(Stored items from a collection)
= = = = = = =
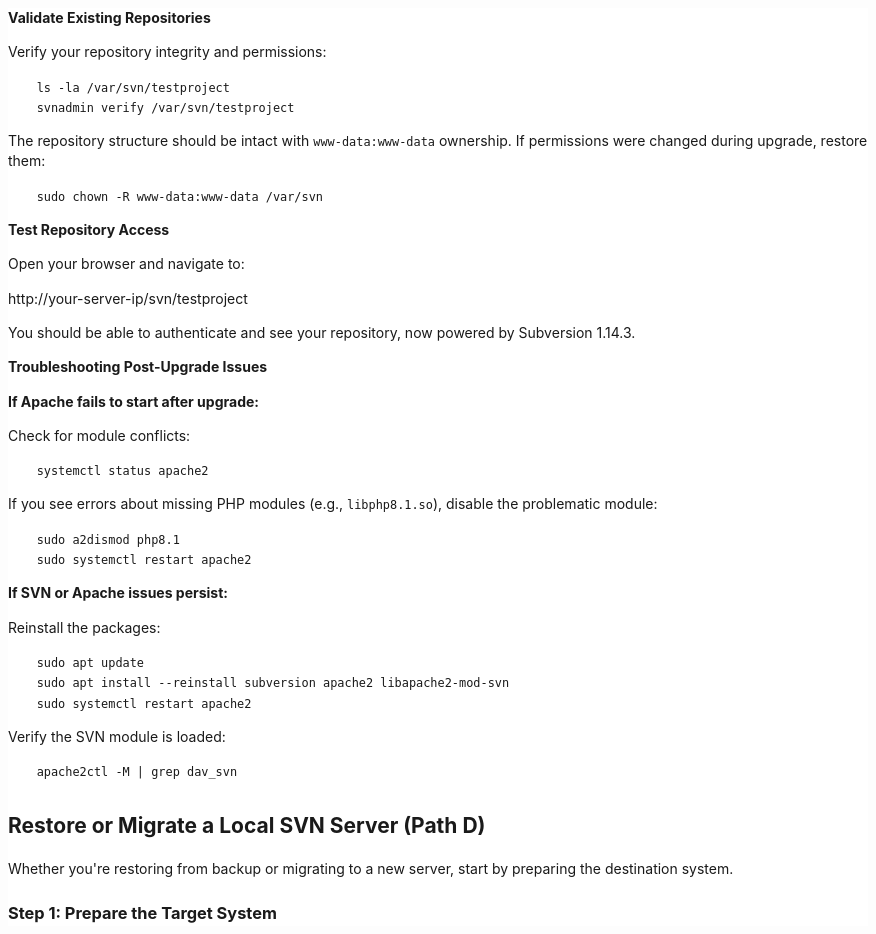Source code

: **Validate Existing Repositories**

Verify your repository integrity and permissions:

```command
    ls -la /var/svn/testproject
    svnadmin verify /var/svn/testproject
```
The repository structure should be intact with `www-data:www-data` ownership. If permissions were changed during upgrade, restore them:

```command
    sudo chown -R www-data:www-data /var/svn
```

**Test Repository Access**

Open your browser and navigate to:

http://your-server-ip/svn/testproject

You should be able to authenticate and see your repository, now powered by Subversion 1.14.3.

**Troubleshooting Post-Upgrade Issues**

**If Apache fails to start after upgrade:**

Check for module conflicts:

```command
    systemctl status apache2
```

If you see errors about missing PHP modules (e.g., `libphp8.1.so`), disable the problematic module:

```
    sudo a2dismod php8.1
    sudo systemctl restart apache2
```

**If SVN or Apache issues persist:**

Reinstall the packages:

```command
    sudo apt update
    sudo apt install --reinstall subversion apache2 libapache2-mod-svn
    sudo systemctl restart apache2
```

Verify the SVN module is loaded:

```command
    apache2ctl -M | grep dav_svn
```

## Restore or Migrate a Local SVN Server (Path D)

Whether you're restoring from backup or migrating to a new server, start by preparing the destination system.

### Step 1: Prepare the Target System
= = = = = = =
■ Task to carry out ■
Copy the data word for word, no pictures.

■ Result below ■
Source code

: **Validate Existing Repositories**

Verify your repository integrity and permissions:

```command
    ls -la /var/svn/testproject
    svnadmin verify /var/svn/testproject
```
The repository structure should be intact with `www-data:www-data` ownership. If permissions were changed during upgrade, restore them:

```command
    sudo chown -R www-data:www-data /var/svn
```

**Test Repository Access**

Open your browser and navigate to:

http://your-server-ip/svn/testproject

You should be able to authenticate and see your repository, now powered by Subversion 1.14.3.

**Troubleshooting Post-Upgrade Issues**

**If Apache fails to start after upgrade:**

Check for module conflicts:

```command
    systemctl status apache2
```

If you see errors about missing PHP modules (e.g., `libphp8.1.so`), disable the problematic module:

```
    sudo a2dismod php8.1
    sudo systemctl restart apache2
```

**If SVN or Apache issues persist:**

Reinstall the packages:

```command
    sudo apt update
    sudo apt install --reinstall subversion apache2 libapache2-mod-svn
    sudo systemctl restart apache2
```

Verify the SVN module is loaded:

```command
    apache2ctl -M | grep dav_svn
```

## Restore or Migrate a Local SVN Server (Path D)

Whether you're restoring from backup or migrating to a new server, start by preparing the destination system.

### Step 1: Prepare the Target System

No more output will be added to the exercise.